Websites often loaded slowly, reception dropped on multiple occasions while on an above-ground train or when 30 stories high in an office building, and the streaming music app Spotify yielded very long pauses between songs at times as the network struggled to stay sufficient.
Testing network speed numbers on a Windows Phone isn't quite as easy as on other handsets. No Speedtest.net app exists, while the website version is inaccessible due to Internet Explorer 9's lack of Flash support here. And the once-useful BandWidth app is now missing from the marketplace.
We tried the Free Speed Test app from the marketplace and recorded average download speeds in the 2-3Mbps range, with upload speeds around 1.5-1.8Mbps.
Internet Explorer 9
Even when connected to a Wi-Fi network, though, the included Internet Explorer 9 isn't one of our favorite mobile browsers. Pages render slowly and shift around as they load the last bits (much to your chagrin), and we experienced issues with images not loading properly on some sites.
Headlines on some pages appeared awkwardly enlarged, while elsewhere, the part of the page initially seen on the display looked fine, but scrolling downwards yielded issues with incompletely loaded pages and occasional glitchy results - so much so that the browser crashed at one point.

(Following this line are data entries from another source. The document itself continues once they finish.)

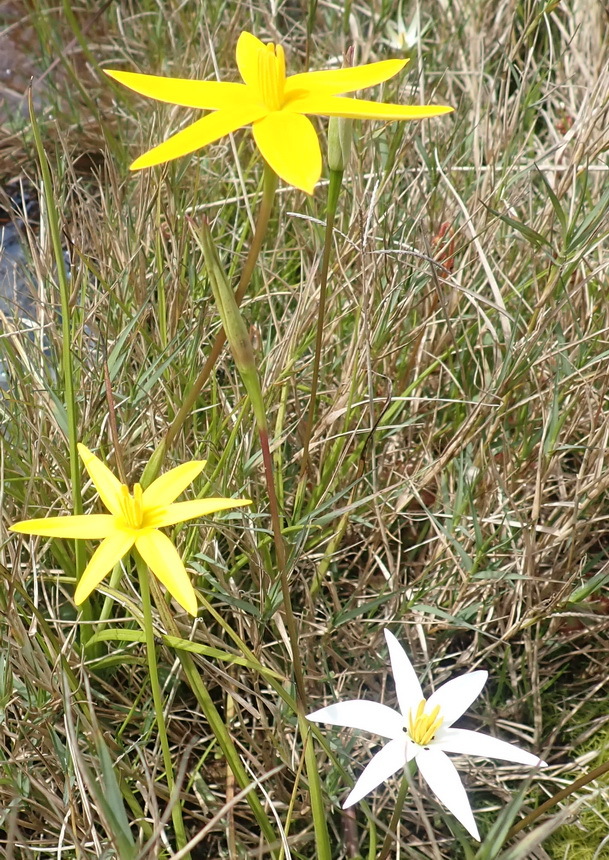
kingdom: Plantae
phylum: Tracheophyta
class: Liliopsida
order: Asparagales
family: Hypoxidaceae
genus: Pauridia
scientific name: Pauridia capensis
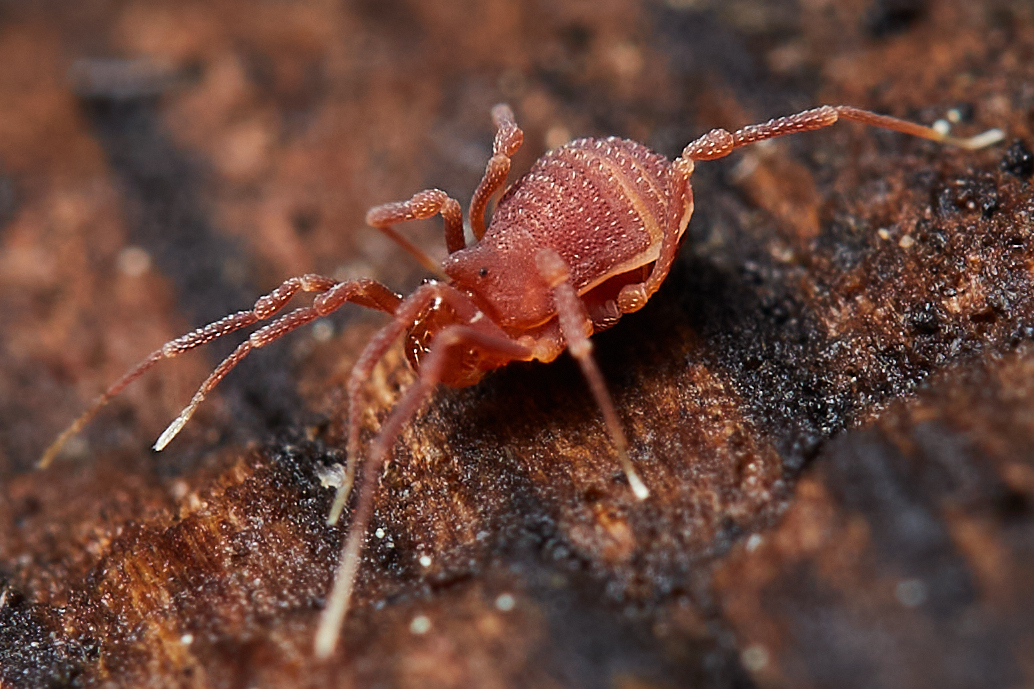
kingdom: Animalia
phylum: Arthropoda
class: Arachnida
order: Opiliones
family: Phalangodidae
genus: Sitalcina
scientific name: Sitalcina californica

It's helpful to have the option to choose between defaulting to mobile or full versions of websites in the settings menu, though, and the settings screen also lets you pin individual websites to the home screen, access tabs, and scroll through and access favorites.
As noted above, Flash playback isn't an option on Windows Phone as of yet, which is disappointing, but not a situation unfamiliar to iPhone users. The third-party FlashVideo app in the marketplace allows playback and saving of Flash videos, but no official support has been released to date.